Johnson & Johnson (NYSE:JNJ) will be selling a little less of its foot ulcer gel Regranex -- at least to the patients who used it the most. (Foot ulcers are slowly healing foot wounds, often suffered by diabetics.)

The company announced Friday that the Food and Drug Administration is requiring it to add a boxed warning to Regranex, saying that patients who had cancer and used three or more tubes of the gel had an increased risk of dying from cancer. The data comes from a post-marketing study in which four patients who had multiple prescriptions of Regranex died of cancer.

Clearly, the new warning will make doctors reluctant to prescribe Regranex several times to clear up a patient's recurring foot ulcer. Whether it will cause doctors to avoid the drug altogether remains to be seen. Either way, Regranex sales are small enough so that Johnson & Johnson doesn't break them out, so a decline won't likely have much of an effect on the company. That's an advantage of being large.

The very small company BioMimetic Therapeutics (NASDAQ:BMTI), on the other hand, wasn't so lucky when the FDA first warned doctors about the increased risk of cancer mortality. The company's stock lost half its value because Gem21S, its drug used to regrow bone in patients with advanced gum disease, contains the same active ingredient as Regranex. Investors have obviously come to their senses and realized that, because Gem21S isn't used for chronic conditions, the risk of cancer is much lower. The stock is up 52% since I wrote that investors had overreacted.

It's clear from the increased number of communications about potential side effects that the FDA is taking its safety responsibilities seriously.
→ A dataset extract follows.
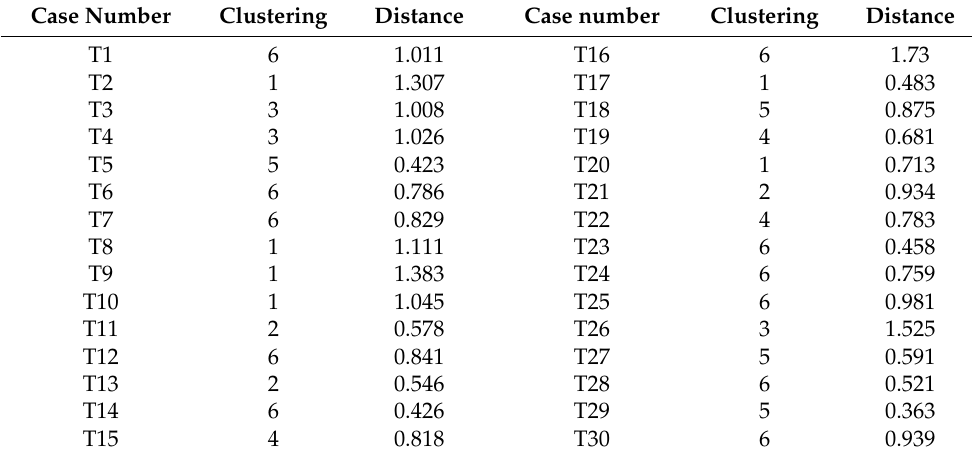
Table 1. Cluster members and distance values.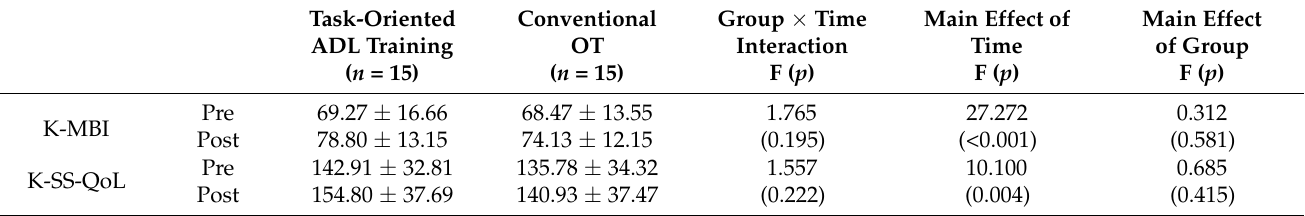
Table 4. Secondary outcome variables before and after the interventions between the groups ( n =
Whether it's that using Merck's (NYSE:MRK) Singulair could be related to depression, or that TNF inhibitors such as Abbott Labs' (NYSE:ABT) Humira could be linked to cancer in kids, or that erectile dysfunction drugs such as Pfizer's (NYSE:PFE) Viagra may be making men blind and deaf, the agency seems to be reporting potential side effects no matter how serious, common (or rare), or proven they are.

With the trend of warnings from the FDA, investors will need to take the time to dig a little deeper, and hold back on their desire to sell on any bad news.